START EXTRACTED DATA

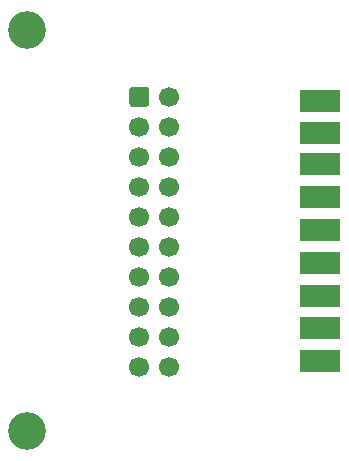
<source format=gbr>
%TF.GenerationSoftware,KiCad,Pcbnew,(5.1.9)-1*%
%TF.CreationDate,2021-07-27T13:59:00-04:00*%
%TF.ProjectId,Amiga2MacFloppy,416d6967-6132-44d6-9163-466c6f707079,1.0*%
%TF.SameCoordinates,Original*%
%TF.FileFunction,Soldermask,Bot*%
%TF.FilePolarity,Negative*%
%FSLAX46Y46*%
G04 Gerber Fmt 4.6, Leading zero omitted, Abs format (unit mm)*
G04 Created by KiCad (PCBNEW (5.1.9)-1) date 2021-07-27 13:59:00*
%MOMM*%
%LPD*%
G01*
G04 APERTURE LIST*
%ADD10R,3.480000X1.846667*%
%ADD11C,1.700000*%
%ADD12C,3.200000*%
G04 APERTURE END LIST*
D10*
%TO.C,J1 DB19F*%
X158268000Y-97271000D03*
X158268000Y-99945000D03*
X158268000Y-102605000D03*
X158268000Y-105404000D03*
X158268000Y-108174000D03*
X158268000Y-110944000D03*
X158268000Y-113714000D03*
X158268000Y-116484000D03*
X158268000Y-119254000D03*
%TD*%
D11*
%TO.C,J2 IDC 2x10*%
X145508000Y-119753000D03*
X145508000Y-117213000D03*
X145508000Y-114673000D03*
X145508000Y-112133000D03*
X145508000Y-109593000D03*
X145508000Y-107053000D03*
X145508000Y-104513000D03*
X145508000Y-101973000D03*
X145508000Y-99433000D03*
X145508000Y-96893000D03*
X142968000Y-119753000D03*
X142968000Y-117213000D03*
X142968000Y-114673000D03*
X142968000Y-112133000D03*
X142968000Y-109593000D03*
X142968000Y-107053000D03*
X142968000Y-104513000D03*
X142968000Y-101973000D03*
X142968000Y-99433000D03*
G36*
G01*
X142118000Y-97493000D02*
X142118000Y-96293000D01*
G75*
G02*
X142368000Y-96043000I250000J0D01*
G01*
X143568000Y-96043000D01*
G75*
G02*
X143818000Y-96293000I0J-250000D01*
G01*
X143818000Y-97493000D01*
G75*
G02*
X143568000Y-97743000I-250000J0D01*
G01*
X142368000Y-97743000D01*
G75*
G02*
X142118000Y-97493000I0J250000D01*
G01*
G37*
%TD*%
D12*
%TO.C,Hole2*%
X133468000Y-91193000D03*
%TD*%
%TO.C,Hole1*%
X133468000Y-125193000D03*
%TD*%
M02*

</source>
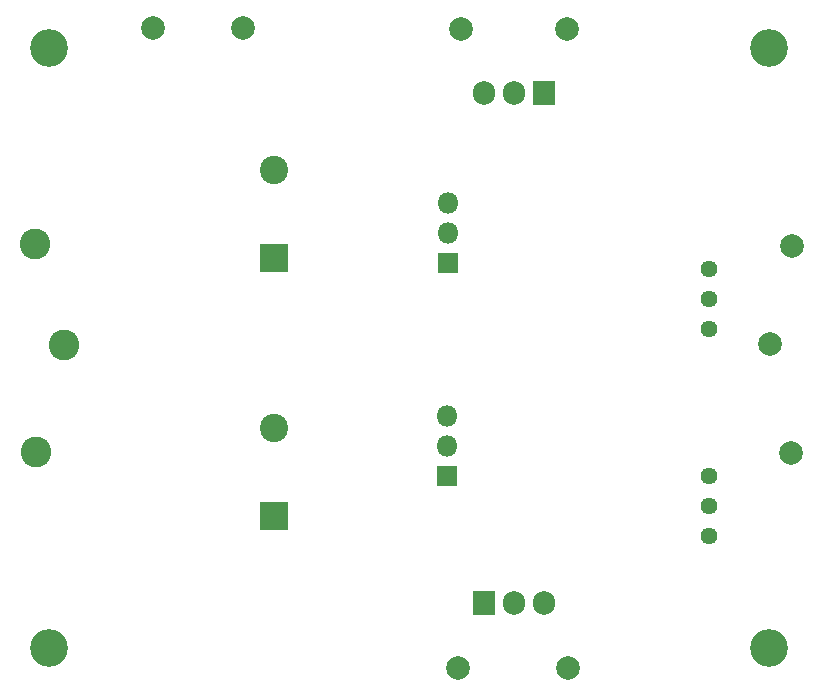
<source format=gbr>
G04 #@! TF.GenerationSoftware,KiCad,Pcbnew,(5.1.10-0-10_14)*
G04 #@! TF.CreationDate,2021-09-22T19:37:29+02:00*
G04 #@! TF.ProjectId,lv-lownoise-psu,6c762d6c-6f77-46e6-9f69-73652d707375,rev?*
G04 #@! TF.SameCoordinates,Original*
G04 #@! TF.FileFunction,Soldermask,Bot*
G04 #@! TF.FilePolarity,Negative*
%FSLAX46Y46*%
G04 Gerber Fmt 4.6, Leading zero omitted, Abs format (unit mm)*
G04 Created by KiCad (PCBNEW (5.1.10-0-10_14)) date 2021-09-22 19:37:29*
%MOMM*%
%LPD*%
G01*
G04 APERTURE LIST*
%ADD10O,1.800000X1.800000*%
%ADD11R,1.800000X1.800000*%
%ADD12C,2.000000*%
%ADD13O,1.905000X2.000000*%
%ADD14R,1.905000X2.000000*%
%ADD15C,2.400000*%
%ADD16R,2.400000X2.400000*%
%ADD17C,1.440000*%
%ADD18C,2.600000*%
%ADD19C,3.200000*%
G04 APERTURE END LIST*
D10*
X118872000Y-46101000D03*
X118872000Y-48641000D03*
D11*
X118872000Y-51181000D03*
D12*
X119761000Y-85471000D03*
X129032000Y-85471000D03*
X128968500Y-31369000D03*
X120015000Y-31369000D03*
X93916500Y-31305500D03*
X101536500Y-31305500D03*
X147955000Y-67310000D03*
X146113500Y-58039000D03*
X148018500Y-49784000D03*
D10*
X118808500Y-64198500D03*
X118808500Y-66738500D03*
D11*
X118808500Y-69278500D03*
D13*
X127000000Y-80010000D03*
X124460000Y-80010000D03*
D14*
X121920000Y-80010000D03*
D13*
X121920000Y-36830000D03*
X124460000Y-36830000D03*
D14*
X127000000Y-36830000D03*
D15*
X104140000Y-65151000D03*
D16*
X104140000Y-72651000D03*
D15*
X104140000Y-43300000D03*
D16*
X104140000Y-50800000D03*
D17*
X140970000Y-74295000D03*
X140970000Y-71755000D03*
X140970000Y-69215000D03*
X140970000Y-56832500D03*
X140970000Y-54292500D03*
X140970000Y-51752500D03*
D18*
X83921600Y-49631600D03*
X86360000Y-58166000D03*
X83972400Y-67259200D03*
D19*
X146050000Y-33020000D03*
X146050000Y-83820000D03*
X85090000Y-83820000D03*
X85090000Y-33020000D03*
M02*

</source>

END EXTRACTED DATA

■ INSTRUCTIONS FOR THE TASK ■
The string "Created" may appear in the lines of the records above. State how many lines contain it, with no other words.

■ ANSWER TO THE PROBLEM ■
2